Requirement. Every record that follows should be copied exactly. No picture belongs in the copy.

Recorded data.
┄┄┄┄┄┄

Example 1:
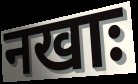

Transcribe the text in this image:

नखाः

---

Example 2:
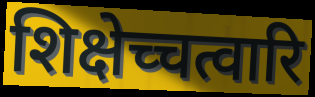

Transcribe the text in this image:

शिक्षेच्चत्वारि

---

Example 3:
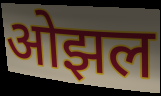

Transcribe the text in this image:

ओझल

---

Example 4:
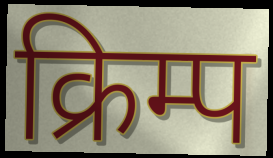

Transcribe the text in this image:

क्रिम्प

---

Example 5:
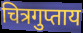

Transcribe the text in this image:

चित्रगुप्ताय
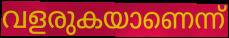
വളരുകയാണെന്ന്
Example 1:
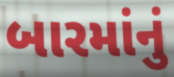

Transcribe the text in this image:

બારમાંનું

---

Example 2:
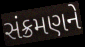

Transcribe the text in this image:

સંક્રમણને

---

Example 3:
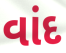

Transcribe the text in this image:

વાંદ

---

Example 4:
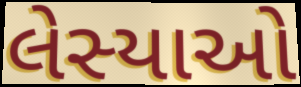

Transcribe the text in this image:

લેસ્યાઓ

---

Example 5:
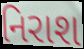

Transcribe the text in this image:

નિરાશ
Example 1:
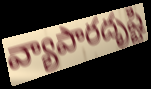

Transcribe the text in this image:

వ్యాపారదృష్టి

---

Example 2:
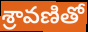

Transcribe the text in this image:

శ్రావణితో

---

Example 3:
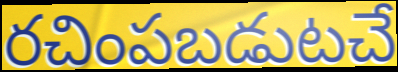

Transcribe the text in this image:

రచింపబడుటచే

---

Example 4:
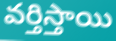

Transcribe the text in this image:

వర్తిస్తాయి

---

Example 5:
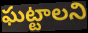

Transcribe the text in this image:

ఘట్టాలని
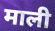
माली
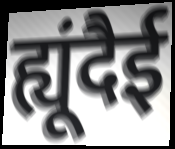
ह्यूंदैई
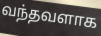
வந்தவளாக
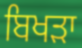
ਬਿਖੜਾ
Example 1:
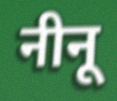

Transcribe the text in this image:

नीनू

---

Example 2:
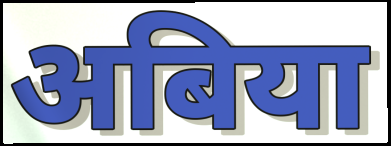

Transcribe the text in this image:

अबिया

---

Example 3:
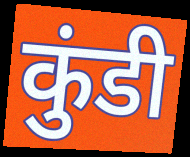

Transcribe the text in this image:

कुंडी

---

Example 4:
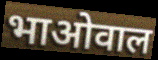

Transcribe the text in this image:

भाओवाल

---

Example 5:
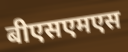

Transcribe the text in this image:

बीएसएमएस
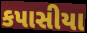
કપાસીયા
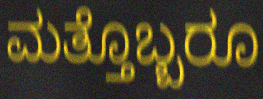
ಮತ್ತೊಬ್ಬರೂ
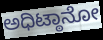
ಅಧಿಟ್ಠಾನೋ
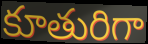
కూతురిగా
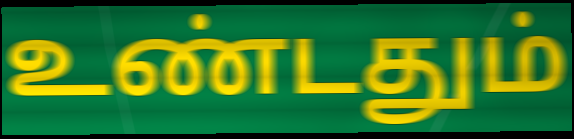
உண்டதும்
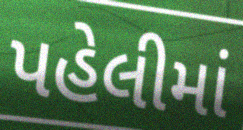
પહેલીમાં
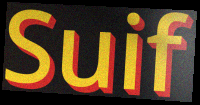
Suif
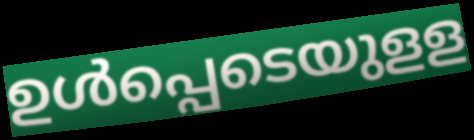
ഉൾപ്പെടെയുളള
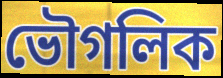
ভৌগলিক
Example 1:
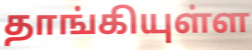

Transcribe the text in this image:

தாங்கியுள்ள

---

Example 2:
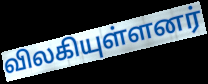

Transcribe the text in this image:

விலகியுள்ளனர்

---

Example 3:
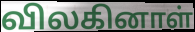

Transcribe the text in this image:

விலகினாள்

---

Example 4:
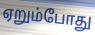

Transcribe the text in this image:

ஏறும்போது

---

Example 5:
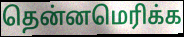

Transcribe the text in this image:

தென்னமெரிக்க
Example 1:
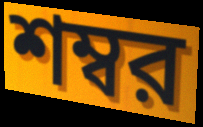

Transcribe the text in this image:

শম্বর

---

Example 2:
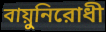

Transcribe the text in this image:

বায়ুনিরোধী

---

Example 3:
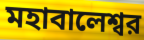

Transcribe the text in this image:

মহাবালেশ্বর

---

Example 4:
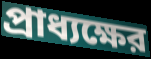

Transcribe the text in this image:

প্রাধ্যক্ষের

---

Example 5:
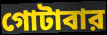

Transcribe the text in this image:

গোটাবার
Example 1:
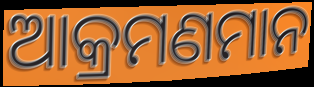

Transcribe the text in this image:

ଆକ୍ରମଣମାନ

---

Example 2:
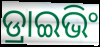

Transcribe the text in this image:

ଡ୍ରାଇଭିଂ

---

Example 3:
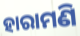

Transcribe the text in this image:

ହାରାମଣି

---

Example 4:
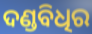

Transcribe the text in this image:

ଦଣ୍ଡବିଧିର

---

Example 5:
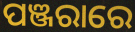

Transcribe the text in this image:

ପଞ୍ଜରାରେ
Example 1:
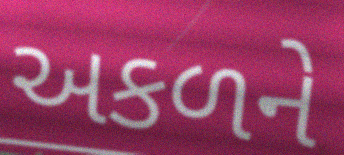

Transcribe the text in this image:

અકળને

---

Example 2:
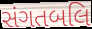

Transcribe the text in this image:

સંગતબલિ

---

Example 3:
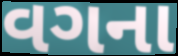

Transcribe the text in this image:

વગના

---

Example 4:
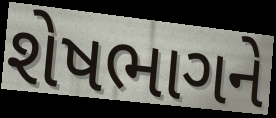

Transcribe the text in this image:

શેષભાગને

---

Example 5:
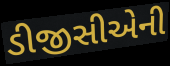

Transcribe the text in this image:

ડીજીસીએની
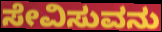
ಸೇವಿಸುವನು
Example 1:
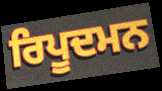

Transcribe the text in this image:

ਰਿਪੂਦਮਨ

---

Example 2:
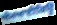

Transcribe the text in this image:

┄┄┄┄┄┄

Response to the task.
Example 1:

Transcribe the text in this image:

नखाः

---

Example 2:

Transcribe the text in this image:

शिक्षेच्चत्वारि

---

Example 3:

Transcribe the text in this image:

ओझल

---

Example 4:

Transcribe the text in this image:

क्रिम्प

---

Example 5:

Transcribe the text in this image:

चित्रगुप्ताय
വളരുകയാണെന്ന്
Example 1:

Transcribe the text in this image:

બારમાંનું

---

Example 2:

Transcribe the text in this image:

સંક્રમણને

---

Example 3:

Transcribe the text in this image:

વાંદ

---

Example 4:

Transcribe the text in this image:

લેસ્યાઓ

---

Example 5:

Transcribe the text in this image:

નિરાશ
Example 1:

Transcribe the text in this image:

వ్యాపారదృష్టి

---

Example 2:

Transcribe the text in this image:

శ్రావణితో

---

Example 3:

Transcribe the text in this image:

రచింపబడుటచే

---

Example 4:

Transcribe the text in this image:

వర్తిస్తాయి

---

Example 5:

Transcribe the text in this image:

ఘట్టాలని
माली
ह्यूंदैई
வந்தவளாக
ਬਿਖੜਾ
Example 1:

Transcribe the text in this image:

नीनू

---

Example 2:

Transcribe the text in this image:

अबिया

---

Example 3:

Transcribe the text in this image:

कुंडी

---

Example 4:

Transcribe the text in this image:

भाओवाल

---

Example 5:

Transcribe the text in this image:

बीएसएमएस
કપાસીયા
ಮತ್ತೊಬ್ಬರೂ
ಅಧಿಟ್ಠಾನೋ
కూతురిగా
உண்டதும்
પહેલીમાં
Suif
ഉൾപ്പെടെയുളള
ভৌগলিক
Example 1:

Transcribe the text in this image:

தாங்கியுள்ள

---

Example 2:

Transcribe the text in this image:

விலகியுள்ளனர்

---

Example 3:

Transcribe the text in this image:

விலகினாள்

---

Example 4:

Transcribe the text in this image:

ஏறும்போது

---

Example 5:

Transcribe the text in this image:

தென்னமெரிக்க
Example 1:

Transcribe the text in this image:

শম্বর

---

Example 2:

Transcribe the text in this image:

বায়ুনিরোধী

---

Example 3:

Transcribe the text in this image:

মহাবালেশ্বর

---

Example 4:

Transcribe the text in this image:

প্রাধ্যক্ষের

---

Example 5:

Transcribe the text in this image:

গোটাবার
Example 1:

Transcribe the text in this image:

ଆକ୍ରମଣମାନ

---

Example 2:

Transcribe the text in this image:

ଡ୍ରାଇଭିଂ

---

Example 3:

Transcribe the text in this image:

ହାରାମଣି

---

Example 4:

Transcribe the text in this image:

ଦଣ୍ଡବିଧିର

---

Example 5:

Transcribe the text in this image:

ପଞ୍ଜରାରେ
Example 1:

Transcribe the text in this image:

અકળને

---

Example 2:

Transcribe the text in this image:

સંગતબલિ

---

Example 3:

Transcribe the text in this image:

વગના

---

Example 4:

Transcribe the text in this image:

શેષભાગને

---

Example 5:

Transcribe the text in this image:

ડીજીસીએની
ಸೇವಿಸುವನು
Example 1:

Transcribe the text in this image:

ਰਿਪੂਦਮਨ

---

Example 2:

Transcribe the text in this image:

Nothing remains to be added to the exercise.